Seeking Whom He May Devour
- First edition (French)
- Author: Fred Vargas
- Original title: L’Homme à l’envers
- Translator: David Bellos
- Language: French
- Series: Commissaire Adamsberg
- Genre: Crime novel
- Publisher: Viviane Hamy (French) Harvill Secker (English)
- Publication date: 1999
- Publication place: France
- Published in English: 28 October 2004
- Media type: Print (hardback & paperback)
- Pages: 300 pp
- ISBN: 2-87858-107-5 (French) ISBN 1-84343-090-8 (English)
- OCLC: 41505648
- LC Class: PQ2682.A725 H63 1999
- Preceded by: The Chalk Circle Man
- Followed by: Have Mercy on Us All

= Seeking Whom He May Devour =

1999 novel by Fred Vargas

Seeking Whom He May Devour (L’Homme à l’envers, lit. "The Inside-out Man") is a crime novel by French writer Fred Vargas.

==Name==
As with many of Vargas' novels in English translation, the English title bears no relationship to the original. In this case, it is a biblical quotation from the First Epistle of Peter (5:8): Be sober, be vigilant; because your adversary the devil, as a roaring lion, walketh about, seeking whom he may devour. The French title is more apposite, referring to an aspect of the werewolf myth that plays some part in the story, that the werewolf when in human form is wearing the wolfskin inside out.
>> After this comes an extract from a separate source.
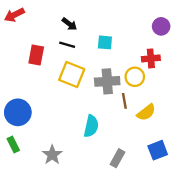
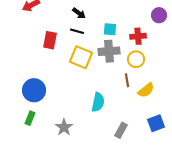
red cross: (151, 58) -> (138, 36), moved
gray cross: (107, 81) -> (109, 51), moved
green rectangle: (13, 144) -> (30, 118), turned 48

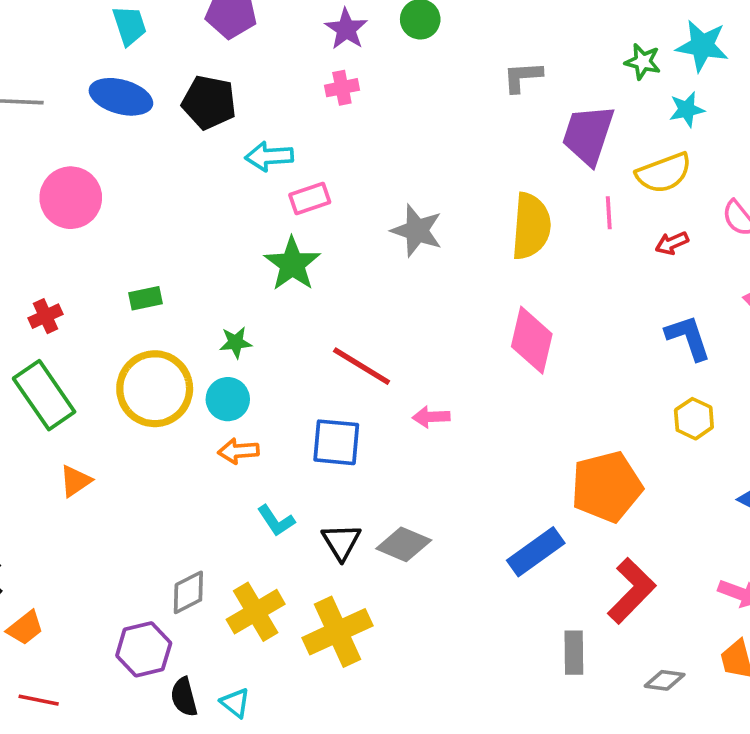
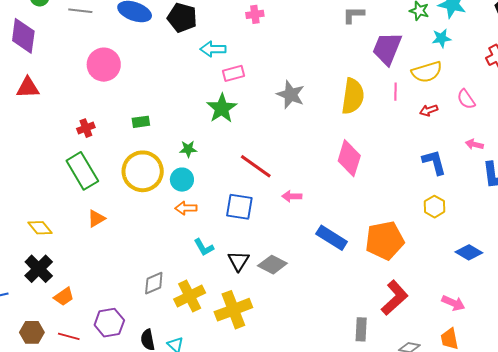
blue rectangle: (536, 552) -> (332, 238), moved, turned 64
purple hexagon: (144, 649) -> (109, 323), moved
An alleged werewolf may therefore be exposed by cutting (generally fatally), when wolf-hair will be seen in the wound.

== Recognition ==
In 2004, it became the second of her novels to be translated into English (by award-winning translator David Bellos), and was shortlisted for the Crime Writers' Association Gold Dagger.

== Reception ==
A reviewer for Publishers Weekly wrote: "the unusual cast of characters and off-beat humor should help Vargas win new fans."

While Kirkus Reviews commended the author for creating "a notably intriguing policeman in Adamsberg ... whose story this time draws you in and keeps you guessing until the dazzling dénouement."